From 1920 until 1969 the building hosted the offices of the law firm Sidley & Austin. Today the building is leased by small service industry firms, such as second-floor tenant Thomas P. Gohagan & Co., which arranges travel trips and tours for non-profit organizations.

The building is undergoing renovation to the lobby, the façade, the elevators and the exterior lighting. The recent National Register listing has made the renovation feasible by making the building eligible for federal tax credits and reduced property taxes. The building qualified for the landmark Class L tax status, which makes it eligible for twelve years of reduced property taxes and other economic incentives for repair and rehab of historic buildings In order to perform the renovation the owners took out a $43.3 million loan against the property according to Form 8-K filings with the U.S. Securities and Exchange Commission. Its National Registered Historic Places announcement listed it under the name "Lumber Exchange Building and Tower Addition" although its Chicago Landmark listing is under the name "Roanoke Building and Tower."

===2015 Remodel===
In October 2006, Michael Reschke bought the Roanoke building and he refinanced it in 2007. In 2009, Reschke announced plans to convert the building into a high-end hotel.

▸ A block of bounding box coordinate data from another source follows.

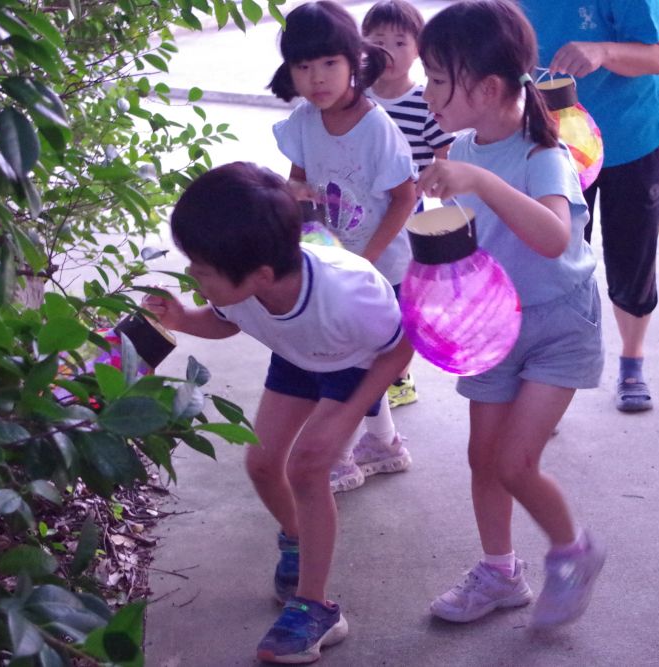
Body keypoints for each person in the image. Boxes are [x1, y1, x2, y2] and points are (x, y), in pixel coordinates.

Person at [143, 162, 413, 663]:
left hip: (355, 364)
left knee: (308, 467)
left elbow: (399, 352)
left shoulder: (349, 292)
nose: (192, 277)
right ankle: (297, 540)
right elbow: (226, 321)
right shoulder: (244, 283)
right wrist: (181, 318)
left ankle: (317, 608)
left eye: (201, 270)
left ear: (260, 274)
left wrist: (352, 414)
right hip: (296, 357)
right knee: (263, 465)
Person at [416, 0, 605, 628]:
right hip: (494, 325)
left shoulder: (540, 155)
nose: (427, 89)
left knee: (514, 462)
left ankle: (574, 550)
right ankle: (500, 572)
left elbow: (554, 238)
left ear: (489, 86)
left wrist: (477, 182)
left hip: (557, 326)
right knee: (482, 456)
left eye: (439, 78)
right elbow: (470, 237)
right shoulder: (463, 144)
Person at [270, 0, 417, 493]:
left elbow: (404, 198)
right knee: (354, 354)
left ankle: (337, 453)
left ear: (354, 60)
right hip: (331, 261)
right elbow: (296, 179)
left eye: (329, 63)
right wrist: (294, 195)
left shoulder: (377, 128)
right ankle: (384, 443)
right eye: (304, 66)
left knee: (357, 357)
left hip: (380, 267)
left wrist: (367, 260)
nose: (317, 78)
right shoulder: (305, 121)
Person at [521, 0, 659, 413]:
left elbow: (657, 56)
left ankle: (632, 362)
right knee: (554, 259)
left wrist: (602, 50)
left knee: (632, 256)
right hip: (554, 140)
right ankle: (549, 377)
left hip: (633, 136)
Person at [362, 0, 455, 410]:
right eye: (377, 41)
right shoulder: (356, 97)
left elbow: (444, 151)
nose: (389, 50)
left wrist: (437, 184)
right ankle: (367, 360)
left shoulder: (422, 101)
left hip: (404, 211)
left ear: (418, 49)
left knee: (400, 291)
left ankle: (399, 375)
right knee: (365, 289)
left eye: (401, 42)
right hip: (356, 209)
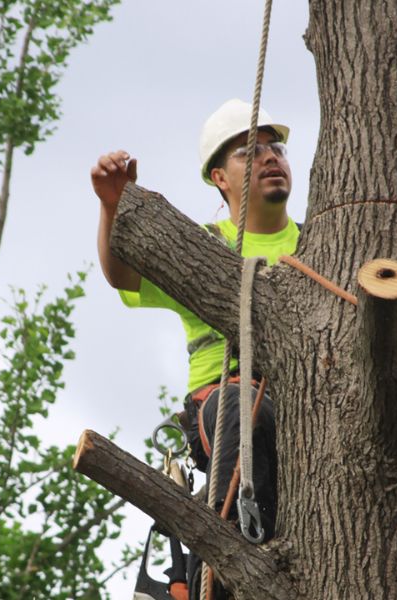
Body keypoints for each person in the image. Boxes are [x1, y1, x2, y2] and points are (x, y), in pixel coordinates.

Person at [91, 99, 300, 596]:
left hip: (305, 409)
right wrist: (111, 206)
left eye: (275, 148)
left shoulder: (319, 245)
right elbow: (122, 274)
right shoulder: (204, 248)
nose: (270, 157)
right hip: (228, 403)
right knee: (243, 408)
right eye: (250, 152)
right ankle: (228, 565)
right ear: (219, 178)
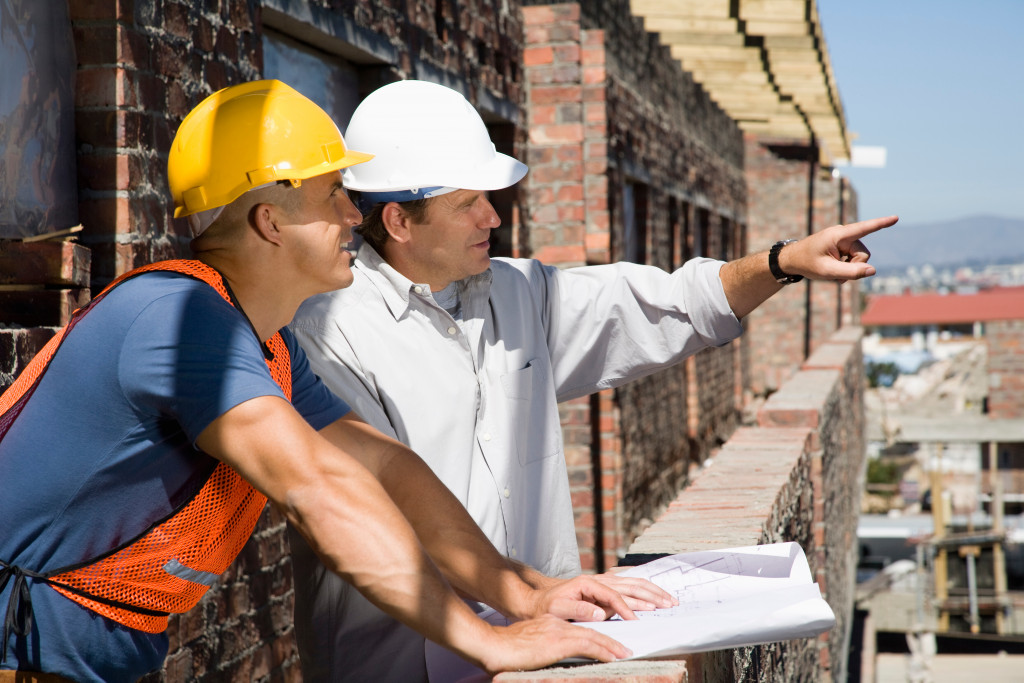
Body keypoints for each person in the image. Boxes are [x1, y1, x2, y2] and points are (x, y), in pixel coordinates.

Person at [0, 79, 674, 683]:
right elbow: (317, 490)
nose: (357, 216)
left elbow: (382, 465)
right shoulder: (178, 321)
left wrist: (521, 593)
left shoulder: (267, 346)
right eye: (333, 197)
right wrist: (489, 641)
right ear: (270, 221)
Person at [289, 79, 899, 681]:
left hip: (540, 642)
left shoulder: (516, 292)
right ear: (398, 220)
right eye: (467, 203)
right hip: (397, 664)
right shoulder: (328, 332)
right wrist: (523, 597)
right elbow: (381, 512)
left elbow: (658, 303)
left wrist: (781, 263)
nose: (492, 216)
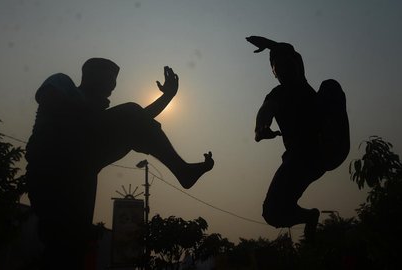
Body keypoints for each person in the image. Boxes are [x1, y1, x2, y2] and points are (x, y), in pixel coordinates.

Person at [25, 58, 214, 269]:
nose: (110, 90)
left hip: (81, 171)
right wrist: (91, 110)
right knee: (59, 238)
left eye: (112, 85)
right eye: (107, 83)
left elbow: (138, 121)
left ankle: (182, 171)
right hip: (51, 164)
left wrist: (167, 96)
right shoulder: (63, 83)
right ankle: (182, 170)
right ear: (89, 77)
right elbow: (51, 99)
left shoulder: (96, 119)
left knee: (72, 246)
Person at [246, 36, 349, 242]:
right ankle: (309, 216)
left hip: (321, 148)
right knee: (272, 212)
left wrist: (270, 45)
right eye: (278, 67)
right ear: (275, 73)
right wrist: (261, 129)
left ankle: (329, 142)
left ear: (297, 65)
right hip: (299, 160)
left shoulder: (303, 85)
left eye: (288, 63)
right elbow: (265, 110)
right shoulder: (276, 94)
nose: (284, 69)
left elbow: (291, 55)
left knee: (330, 85)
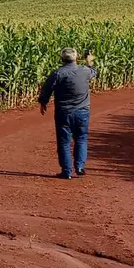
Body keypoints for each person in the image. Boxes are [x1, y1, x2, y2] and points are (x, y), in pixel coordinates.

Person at [38, 47, 97, 179]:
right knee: (81, 138)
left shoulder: (58, 73)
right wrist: (89, 61)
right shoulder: (85, 70)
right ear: (76, 58)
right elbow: (94, 72)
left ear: (62, 59)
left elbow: (47, 89)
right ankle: (80, 167)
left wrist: (43, 102)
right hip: (83, 111)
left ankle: (67, 171)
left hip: (63, 112)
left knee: (64, 142)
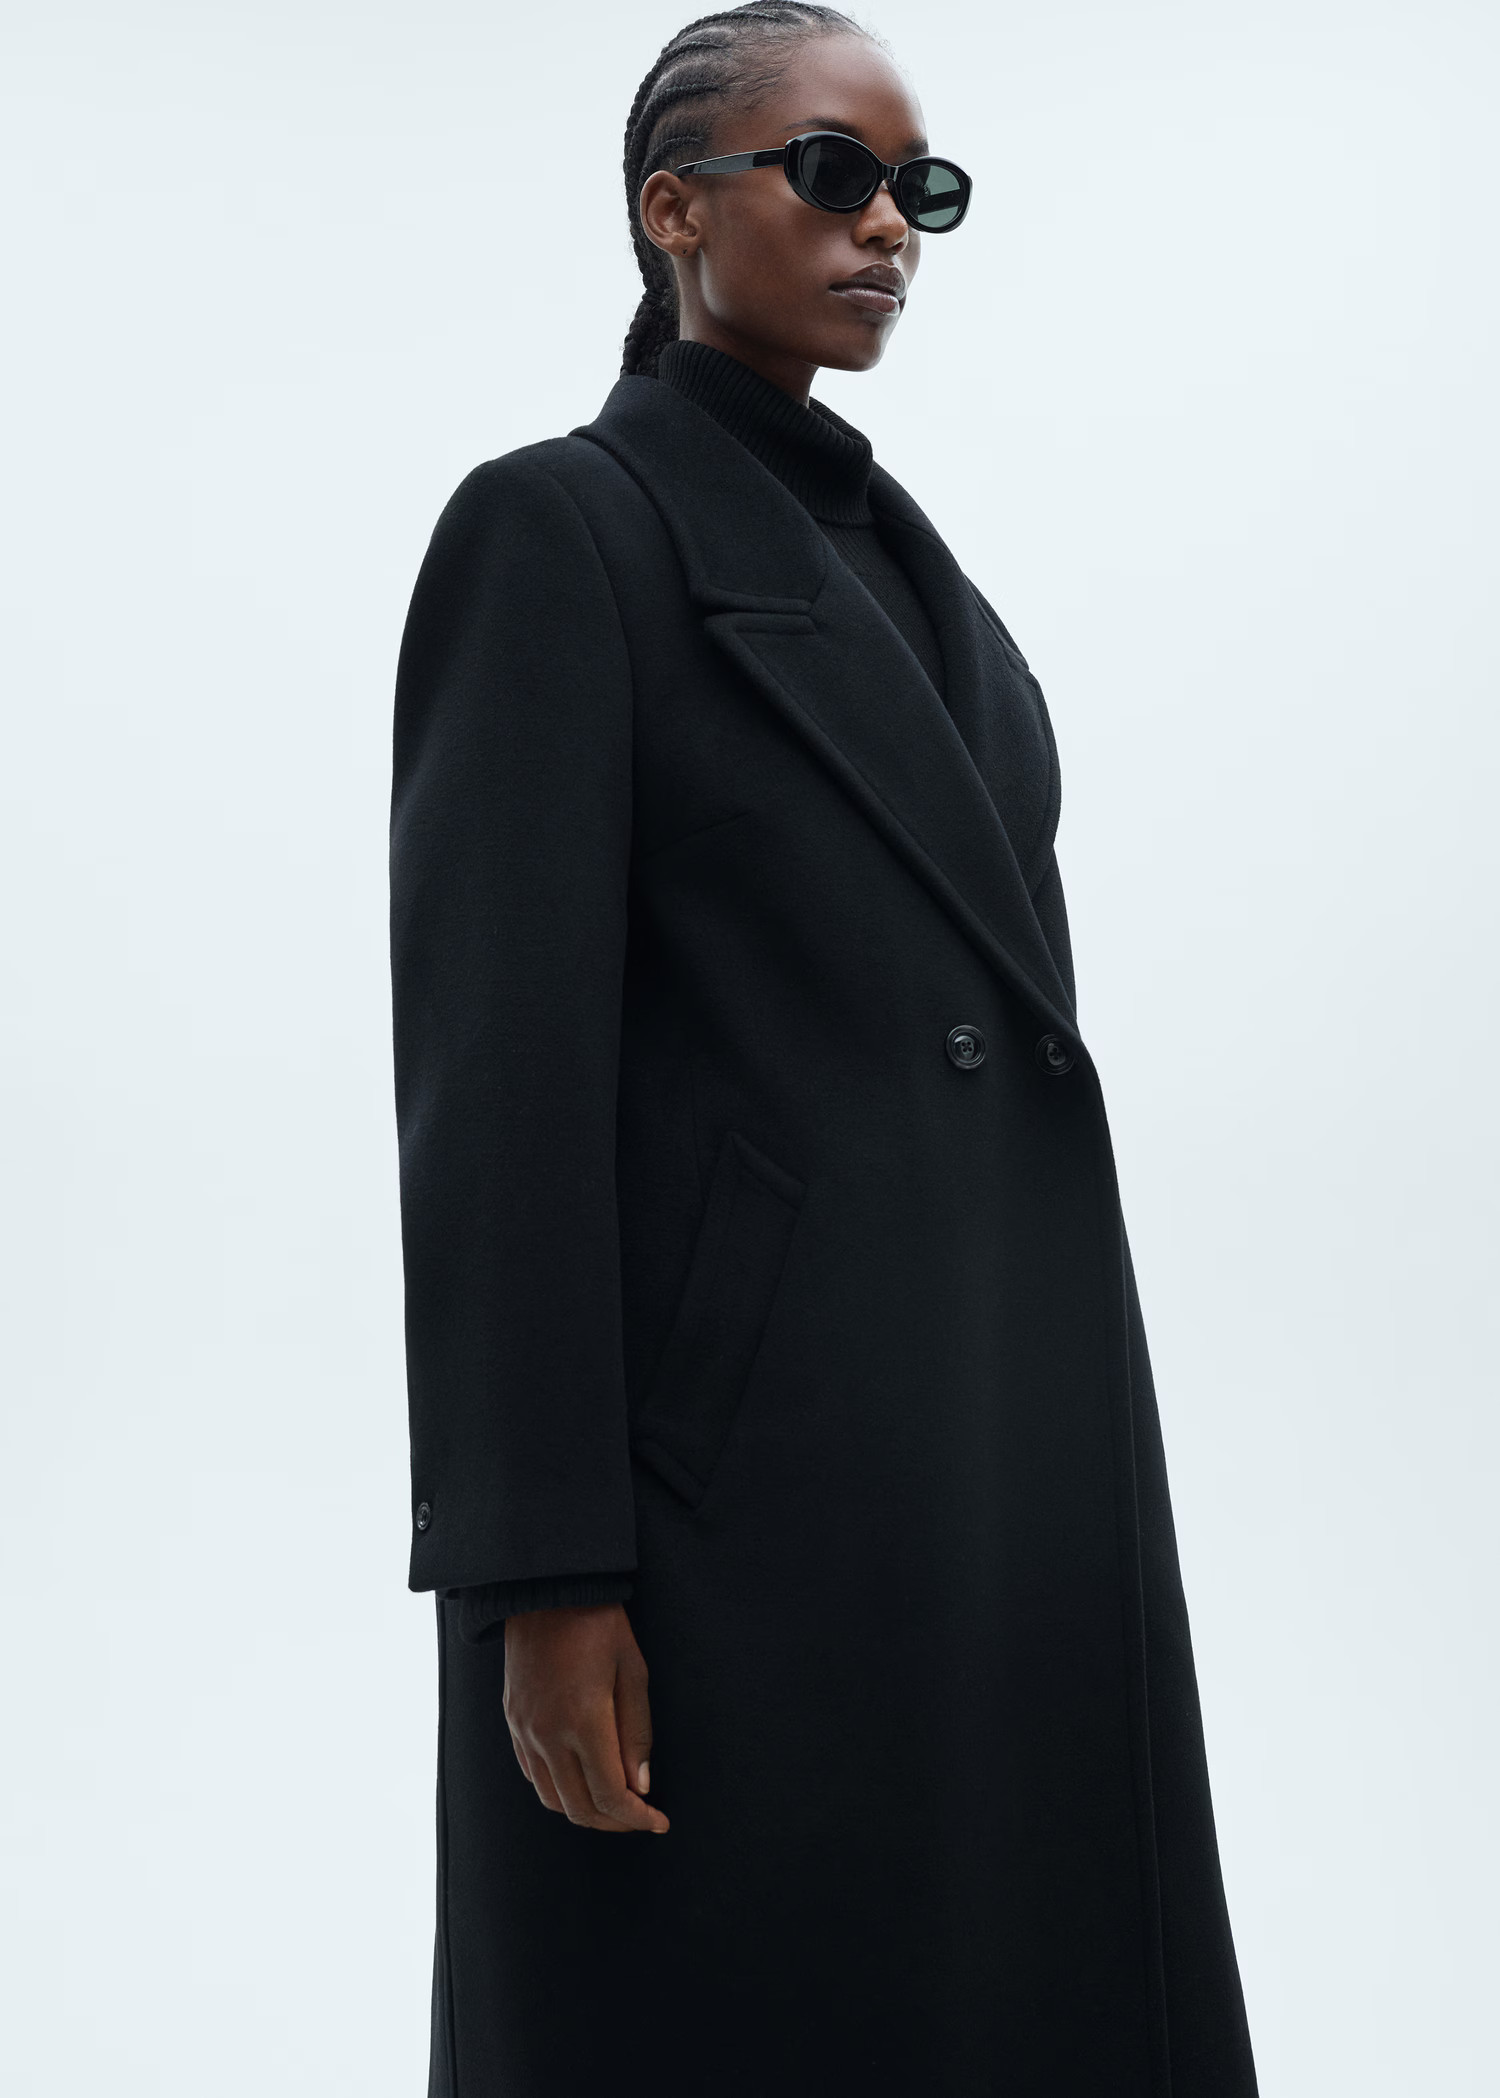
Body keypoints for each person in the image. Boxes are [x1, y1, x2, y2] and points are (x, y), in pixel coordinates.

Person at [388, 6, 1260, 2093]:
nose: (890, 227)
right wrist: (540, 1569)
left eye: (919, 189)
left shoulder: (909, 571)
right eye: (835, 174)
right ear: (673, 210)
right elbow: (497, 1093)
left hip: (997, 1445)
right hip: (732, 1503)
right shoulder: (562, 534)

In April 2012, Michael Silberberg-led Berkley Properties LLC appeared to have bought the Roanoke Building from KBS Capital Advisors LLC with plans to convert the building into a hotel. However, financing difficulties caused the plans to be caught up in legal proceedings within a month. By January 2014, Reschke had prevailed in a legal battle and secured financing for a $68 million construction loan to convert the building into a Residence Inn. In late 2014, the city approved a $13.8 million, 12-year property tax incentive for rehabilitating historic elements of the building, adding a green roof, and converting the building to a Residence Inn. On September 21, 2015, the building opened for business as the largest Residence Inn in the world with 380 rooms and 7500 square feet of meeting space after $136 million in renovations over two years. On November 10, 2015, Residence Inn celebrated its 40th anniversary during the 100th year of the building's existence at this location, which was its 700th location.